Log files written by cyclog and many of the alternatives one can use in place of it are sequences of zero or more variable-length records that end with linefeeds. There are a number of tools that can be used to post-process the contents of log directories.

One can "follow" a log with the tail -F (not -f) command applied to its current file.

Note: This does not "catch up" with old logs, and only processes the current file. The -n +0 option can be added to follow from the beginning of the current file.
Also note that it has a race condition where tail will miss out stuff if (for whatever reason) rotation from one file to the next happens faster than tail can switch files to keep up. tail ends up skipping whole files. (This is fairly easy to trigger in practice if the output of tail is to something slow like a slow scrolling remote terminal over a low bandwidth or lossy network connection.)
GNU tail and BSD tail have a multiplicity of problems handling rotated log files.

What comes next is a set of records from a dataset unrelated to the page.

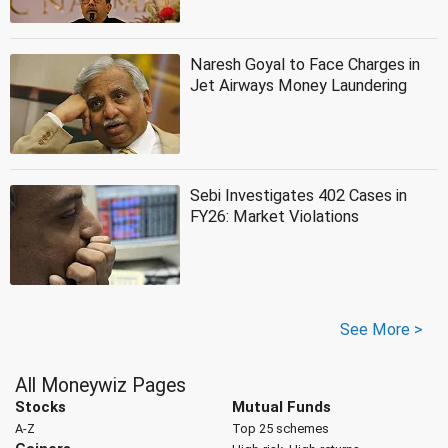
Naresh Goyal to Face Charges in
Jet Airways Money Laundering
Sebi Investigates 402 Cases in
FY26: Market Violations
See More >
All Moneywiz Pages
Stocks
Mutual Funds
A-Z
Top 25 schemes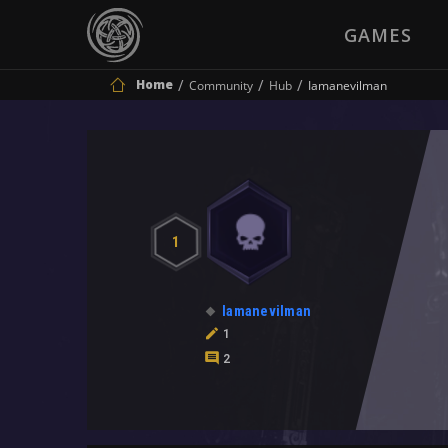
GAMES
Home
Community
Hub
Iamanevilman
1
Iamanevilman
1
2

One can convert the contents of a log file from external TAI64N form to a human-readable timestamp in the current timezone, with the tai64nlocal tool, which can be used both as a filter within a post-processing pipeline and as a straight file-reading utility.

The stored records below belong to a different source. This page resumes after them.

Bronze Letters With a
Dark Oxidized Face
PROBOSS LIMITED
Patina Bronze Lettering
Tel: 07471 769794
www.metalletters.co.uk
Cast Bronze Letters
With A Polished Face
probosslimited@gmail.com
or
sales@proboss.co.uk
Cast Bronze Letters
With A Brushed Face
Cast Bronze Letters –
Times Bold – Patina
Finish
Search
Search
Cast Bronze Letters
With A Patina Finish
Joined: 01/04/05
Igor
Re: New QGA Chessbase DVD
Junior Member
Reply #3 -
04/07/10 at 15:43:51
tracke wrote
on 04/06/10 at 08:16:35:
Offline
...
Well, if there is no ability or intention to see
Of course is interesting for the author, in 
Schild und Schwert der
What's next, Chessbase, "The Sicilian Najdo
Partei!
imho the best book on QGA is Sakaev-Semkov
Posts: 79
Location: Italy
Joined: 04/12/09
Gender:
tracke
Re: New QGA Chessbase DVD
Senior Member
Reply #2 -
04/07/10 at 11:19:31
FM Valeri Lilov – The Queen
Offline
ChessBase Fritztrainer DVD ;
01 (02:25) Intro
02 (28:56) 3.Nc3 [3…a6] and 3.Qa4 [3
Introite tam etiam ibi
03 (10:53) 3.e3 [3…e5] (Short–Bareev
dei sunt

With GNU awk, tai64nlocal can be used as an awk "co-process" to convert timestamps:
```
print |& "tai64nlocal"
"tai64nlocal" |& getline
```
Over the years, many log administration and analysis tools, from logstash to Sawmill (to name but two), have gained the ability to understand TAI64N directly, without need for using tai64nlocal as an intermediary.
Log file directories are locked by the log writing programs with the conventional daemontools lockfile mechanism. One can arrange to execute tasks, interlocked with the logging service not running, using the setlock tool. For example, this arranges to temporarily stop the log service connected to the local-syslog-read service and archive a snapshot of its log directory:
```
setlock /var/log/sv/local-syslog-read/lock sh -c 'pax -w /var/log/sv/local-syslog-read/@*.[su] /var/log/sv/local-syslog-read/current > snapshot.tar' &
system-control condrestart cyclog@local-syslog-read
```
(Note the subtlety of wildcard expansion being deferred until setlock has acquired the lock.)
All log lines begin with a timestamp; TAI64N timestamps sort lexically into chronological order; and each log file is by its nature already sorted into chronological order. This means that log files are suitable for using the -m option to the sort command, in order to merge sort multiple log files together into a single log.
The following example makes use of this to sort all of the last hour's logs from all (nosh managed, system-wide) services together:
```
find /var/log/sv/*/ -type f \( -name current -o -name '@*.[su]' \) -mmin -60 -print0 |
xargs -0 sort -m -- |
tai64nlocal |
less -S +G
```
The follow-log-directories and export-to-rsyslog tools understand the structure of log directories, and can thus do things that tail -F cannot:
- They know the naming scheme for old rotated log files and know to scan through them, reading any that are newer than the point last recorded in their "log cursor", before reading the current file.
- They know to skip through any given log file, to the next entry after the point last recorded in their "log cursor".
- They know to read all of the way to the end of the current file before taking note of a rename notification triggered by a file rotation.
- Their "log cursors" are persistent and tweakable, and not just transient state held within some kernel open file description that is lost when the process holding it open terminates. They will "remember" where they last left off if terminated and then re-invoked. An administrator can hand-edit the "cursor" file with the TAI64N timestamp of the desired place in the log to (re-)start from.
With export-to-rsyslog one can build a de-coupled log export service that will export a machine's logs over the network to an RSYSLOG server, without skipping log entries and with the log directory itself being a buffering mechanism that allows the logged service to pull ahead of the export service without the risk of short-lived temporary network glitches blocking the logged service because its output pipe is full.

With follow-log-directories one can build de-coupled log post-processing services that do things like pass logs through awk or perl scripts and perform tasks when log entries match particular patterns. Again, the log directory itself acts as a buffer that allows the logged service to pull ahead if the tasks happen to take a long time.
There is a whole bunch of log post-processing tools for specific services written by various people. Here are just a couple, in no particular order:
- Skaarup's tools for analyzing the logs of various Bernstein softwares, from axfrdns to publicfile httpd.
- Erwin Hoffmann's newanalyse that analyses qmail log files specifically.